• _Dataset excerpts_
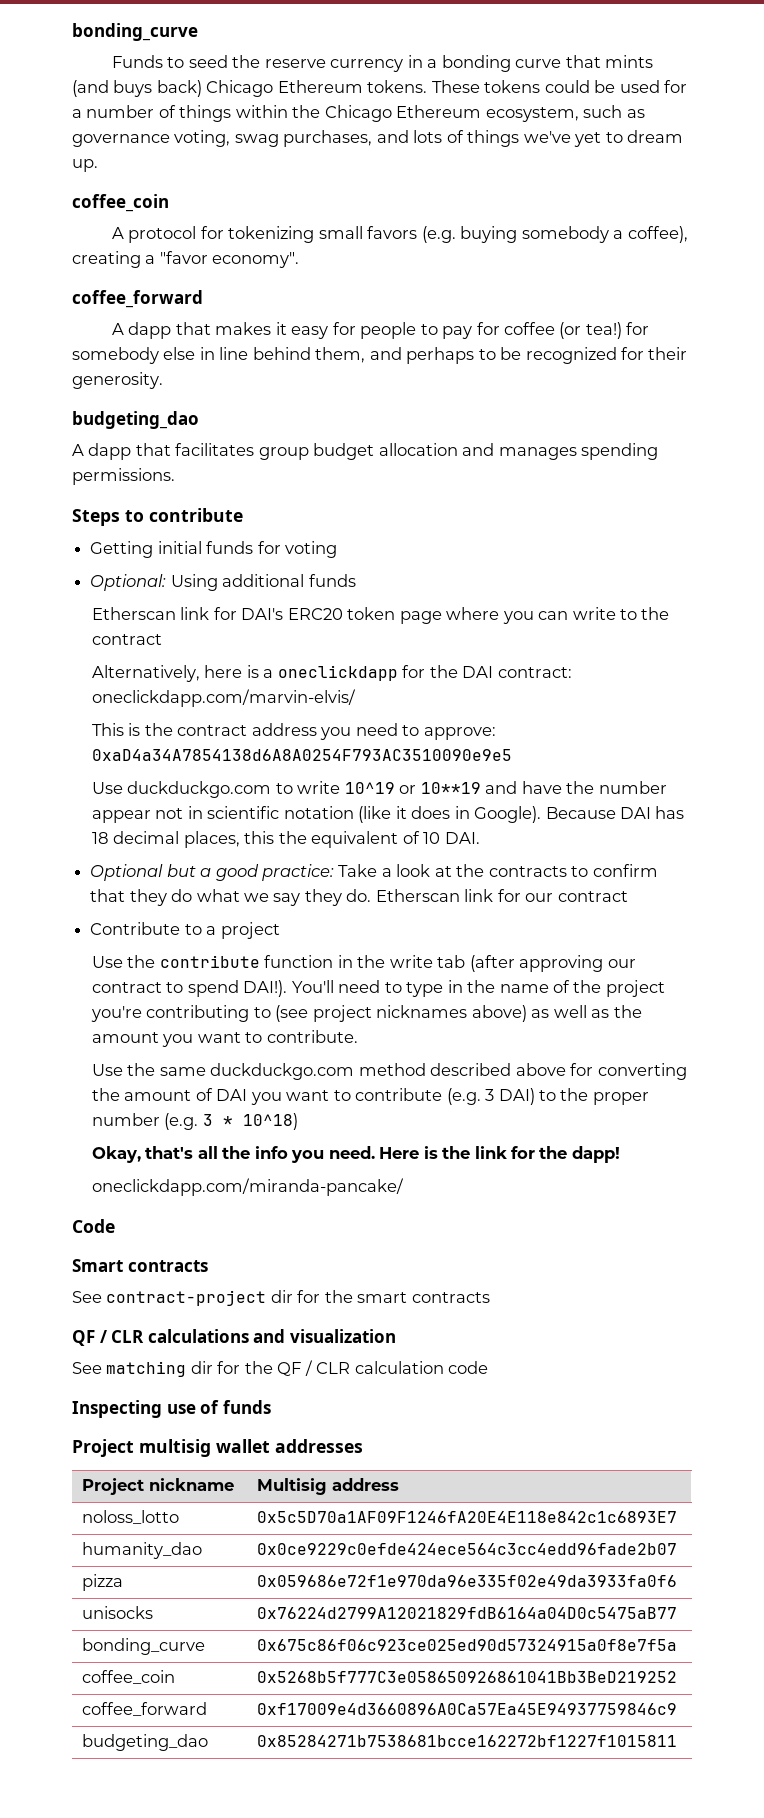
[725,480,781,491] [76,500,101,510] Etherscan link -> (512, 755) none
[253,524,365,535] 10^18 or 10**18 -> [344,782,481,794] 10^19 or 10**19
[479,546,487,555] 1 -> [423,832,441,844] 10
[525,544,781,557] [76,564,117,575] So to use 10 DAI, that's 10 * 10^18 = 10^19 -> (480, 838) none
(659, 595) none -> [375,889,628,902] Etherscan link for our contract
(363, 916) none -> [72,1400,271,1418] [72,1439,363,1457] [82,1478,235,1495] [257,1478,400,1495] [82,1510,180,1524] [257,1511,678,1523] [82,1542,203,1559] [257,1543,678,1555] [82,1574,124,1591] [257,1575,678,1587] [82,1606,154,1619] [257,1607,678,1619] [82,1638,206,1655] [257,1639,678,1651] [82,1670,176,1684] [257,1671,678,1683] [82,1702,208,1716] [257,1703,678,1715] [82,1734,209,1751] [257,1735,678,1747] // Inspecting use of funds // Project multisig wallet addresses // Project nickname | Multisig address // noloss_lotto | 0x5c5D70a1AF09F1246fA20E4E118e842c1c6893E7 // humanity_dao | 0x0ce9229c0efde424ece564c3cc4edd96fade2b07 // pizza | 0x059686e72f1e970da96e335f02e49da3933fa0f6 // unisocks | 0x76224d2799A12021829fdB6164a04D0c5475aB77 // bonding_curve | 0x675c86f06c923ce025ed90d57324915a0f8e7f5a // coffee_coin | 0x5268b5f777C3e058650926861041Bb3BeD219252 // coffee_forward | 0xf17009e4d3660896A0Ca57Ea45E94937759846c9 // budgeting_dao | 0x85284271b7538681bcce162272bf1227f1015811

• _What you should do_
Write out the records above exactly as they stand, leaving out every picture.

• _Response below_
[725,480,781,491] [76,500,101,510] Etherscan link -> (512, 755) none
[253,524,365,535] 10^18 or 10**18 -> [344,782,481,794] 10^19 or 10**19
[479,546,487,555] 1 -> [423,832,441,844] 10
[525,544,781,557] [76,564,117,575] So to use 10 DAI, that's 10 * 10^18 = 10^19 -> (480, 838) none
(659, 595) none -> [375,889,628,902] Etherscan link for our contract
(363, 916) none -> [72,1400,271,1418] [72,1439,363,1457] [82,1478,235,1495] [257,1478,400,1495] [82,1510,180,1524] [257,1511,678,1523] [82,1542,203,1559] [257,1543,678,1555] [82,1574,124,1591] [257,1575,678,1587] [82,1606,154,1619] [257,1607,678,1619] [82,1638,206,1655] [257,1639,678,1651] [82,1670,176,1684] [257,1671,678,1683] [82,1702,208,1716] [257,1703,678,1715] [82,1734,209,1751] [257,1735,678,1747] // Inspecting use of funds // Project multisig wallet addresses // Project nickname | Multisig address // noloss_lotto | 0x5c5D70a1AF09F1246fA20E4E118e842c1c6893E7 // humanity_dao | 0x0ce9229c0efde424ece564c3cc4edd96fade2b07 // pizza | 0x059686e72f1e970da96e335f02e49da3933fa0f6 // unisocks | 0x76224d2799A12021829fdB6164a04D0c5475aB77 // bonding_curve | 0x675c86f06c923ce025ed90d57324915a0f8e7f5a // coffee_coin | 0x5268b5f777C3e058650926861041Bb3BeD219252 // coffee_forward | 0xf17009e4d3660896A0Ca57Ea45E94937759846c9 // budgeting_dao | 0x85284271b7538681bcce162272bf1227f1015811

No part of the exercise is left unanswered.